А у нее настала жизнь одноглазая. Привыкая к своей беде в чужом помещении больнички под бесцеремонные комментарии сопалатниц (простодушно выражавшие мысли полевые жительницы сразу объяснили ей, что "теперь тебя никто не возьмет", что "кому ты кривая нужна!" и что "второй глаз тоже завидит слабже, совсем слепая станешь!"), а по дороге домой повернутая к стене, она почти не имела дела с недружелюбным теперь, оказывается, пространством. Зато дома обнаружилось, что часть мира все время куда-то девается. Перестали появляться даже никем не переставлявшиеся предметы. Она, скажем, не увидела любимого блюдечка и решила, что его или разбил отец, или ихняя с папой кошка.
Замечательное блюдечко удивительно переливалось и было как из стеклянной конфеты, причем казалось то цвета золотого, то красно-желтого. Вдобавок в красивом стекле мигали и вспыхивали блестки, непонятно как туда попавшие. Так поглядишь - есть, так - нету. В каких они местах, понять было невозможно. Сверху же оно было обслюнявленное, как фарфоровый медведь.

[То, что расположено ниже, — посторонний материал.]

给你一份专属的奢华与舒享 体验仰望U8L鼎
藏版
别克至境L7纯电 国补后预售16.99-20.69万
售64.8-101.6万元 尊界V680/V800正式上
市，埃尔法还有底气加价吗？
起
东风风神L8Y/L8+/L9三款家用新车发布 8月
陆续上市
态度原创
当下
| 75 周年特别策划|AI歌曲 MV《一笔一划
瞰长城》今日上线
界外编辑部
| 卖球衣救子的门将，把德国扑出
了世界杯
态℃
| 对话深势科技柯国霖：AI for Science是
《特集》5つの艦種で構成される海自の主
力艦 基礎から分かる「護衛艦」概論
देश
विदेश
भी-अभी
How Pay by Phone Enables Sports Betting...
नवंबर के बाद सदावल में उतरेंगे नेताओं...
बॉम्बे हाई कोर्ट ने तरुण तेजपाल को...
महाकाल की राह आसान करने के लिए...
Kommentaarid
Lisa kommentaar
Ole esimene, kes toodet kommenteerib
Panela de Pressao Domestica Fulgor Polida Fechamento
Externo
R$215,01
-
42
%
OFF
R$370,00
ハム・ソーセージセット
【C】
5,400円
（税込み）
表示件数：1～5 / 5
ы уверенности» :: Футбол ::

Сперва его не увидев, она его тут же увидела, но не обрадовалась, а из-за такой глупости заплакала. К тому же теперь она то и дело наступала то на лапу, то на хвост ихней с папой Кисе Бире. Та исторгала визг, и приходилось, обо что-нибудь стукаясь, шарахаться - в доме оказалось полно разных выступов и буфетных углов.
Стали появляться одноклассницы, сперва в ее участок зрения попасть приноравливавшиеся, а потом попадавшие сразу. Начались рассказы для незнавших, что на самом деле произошло. Хотя подруги, с которыми она ездила, так и не появились (они боялись встретиться с отцом, не зная, как объяснить, почему его не известили), зато заходили их матери, приносили варенье из кизила, которое привезли девочки, и неубедительными голосами сочувствовали. А отец глядел в пол и молчал. Матери поскорей уходили, оправдываясь, что вот Раечка прийти не могла, у нее интенсивное женское, и вы как отец тоже девочки меня поймете, но на днях она будет. Или "я понимаю, вас постигла участь, но Тома пока что догуливает каникулы, хотя вот-вот все-таки из лагеря вернется - у нее такие месячные, что неловко от остальных детей. Вы как врач и отец меня понимаете! И сразу, конечно, зайдет!"

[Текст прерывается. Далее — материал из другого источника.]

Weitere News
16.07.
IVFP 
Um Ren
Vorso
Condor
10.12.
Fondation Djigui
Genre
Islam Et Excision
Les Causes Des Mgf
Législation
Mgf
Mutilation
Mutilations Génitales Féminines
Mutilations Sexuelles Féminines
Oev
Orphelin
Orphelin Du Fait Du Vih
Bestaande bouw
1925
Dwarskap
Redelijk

Но Тома с Райкой не зашли. Во всяком случае до событий, о которых пойдет речь, не появились точно.
Те, кто приходили, обязательно вспоминали Павку Корчагина и "Повесть о настоящем человеке", а одна девочка, прежде только одноклассница быстро заняла место Райки с Тамаркой и с докторской дочкой сдружилась. Погубленная и растерянная душа искала участия, так что новая сердечная подруга оказалась кстати.

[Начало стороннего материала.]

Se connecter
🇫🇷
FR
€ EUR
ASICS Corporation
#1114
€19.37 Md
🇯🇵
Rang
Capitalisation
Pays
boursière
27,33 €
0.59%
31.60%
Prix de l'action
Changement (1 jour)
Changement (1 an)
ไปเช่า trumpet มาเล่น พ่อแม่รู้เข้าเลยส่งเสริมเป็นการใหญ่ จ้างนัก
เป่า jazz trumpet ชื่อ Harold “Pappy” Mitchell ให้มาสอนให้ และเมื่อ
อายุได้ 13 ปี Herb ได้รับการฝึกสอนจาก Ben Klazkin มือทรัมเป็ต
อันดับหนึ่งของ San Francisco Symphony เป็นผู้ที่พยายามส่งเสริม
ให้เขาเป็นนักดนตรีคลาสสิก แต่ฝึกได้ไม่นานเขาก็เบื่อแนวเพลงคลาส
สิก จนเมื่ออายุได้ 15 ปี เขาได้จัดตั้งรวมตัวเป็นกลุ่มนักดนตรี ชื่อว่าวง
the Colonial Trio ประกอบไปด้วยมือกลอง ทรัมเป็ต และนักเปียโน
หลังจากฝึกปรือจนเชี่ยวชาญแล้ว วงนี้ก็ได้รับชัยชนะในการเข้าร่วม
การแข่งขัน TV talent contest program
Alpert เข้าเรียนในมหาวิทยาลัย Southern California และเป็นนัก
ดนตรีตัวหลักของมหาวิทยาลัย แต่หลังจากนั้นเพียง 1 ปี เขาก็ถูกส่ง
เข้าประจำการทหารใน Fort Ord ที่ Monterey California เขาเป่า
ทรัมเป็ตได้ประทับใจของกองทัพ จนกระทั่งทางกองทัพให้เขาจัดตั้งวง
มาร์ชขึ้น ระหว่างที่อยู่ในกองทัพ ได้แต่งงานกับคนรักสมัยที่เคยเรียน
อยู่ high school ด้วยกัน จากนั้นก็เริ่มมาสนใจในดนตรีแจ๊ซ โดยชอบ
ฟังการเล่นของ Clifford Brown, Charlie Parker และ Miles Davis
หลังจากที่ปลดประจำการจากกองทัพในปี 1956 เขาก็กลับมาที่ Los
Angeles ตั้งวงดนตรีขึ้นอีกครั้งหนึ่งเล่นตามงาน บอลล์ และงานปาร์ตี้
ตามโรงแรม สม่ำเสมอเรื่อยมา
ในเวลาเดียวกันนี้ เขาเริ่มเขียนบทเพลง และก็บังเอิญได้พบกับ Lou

С ней они и придумали красивенькую тюбетейку со свисавшей на один глаз бахромой. Нелепую, надо сказать, и дурацкую, но героиня наша теперь полагалась на любые житейские решения обретенной руководительницы жизни новой подруги.
"Во! В натуре одноглазая!" - зашептались на танцверанде, куда подруга уговорила ее пойти на танцы. И все тактично в ее сторону не поглядели, хотя, конечно, поглядели.
Танцверанда располагалась в парке среди деревьев и по вечерам красиво светилась. С нее слышалась играемая через хриплый громкоговоритель музыка. Вокруг решетчатого ограждения околачивались матерившиеся подростки, которых по молодости на танцы не пускали. Зато они глядели на женские в шелковых чулках ноги - пол танцверанды был на высоте человеческого роста, и туда поднимались по ступенькам. В ближайших кустах устроила лежку никем не замеченная, потому что смешавшаяся с темнотой, зашедшая по глупости из лесу в парк лосиха. На танцверанде же изнутри решетчатой ограды по скамейкам сидели девушки с женщинами и разглядывали танцующих, а сами ждали приглашения, для чего опускали глаза или отворачивались в ничего не значащую сторону, причем, как ни старались не слушать, все-таки заверандное сквернословие воспринимали.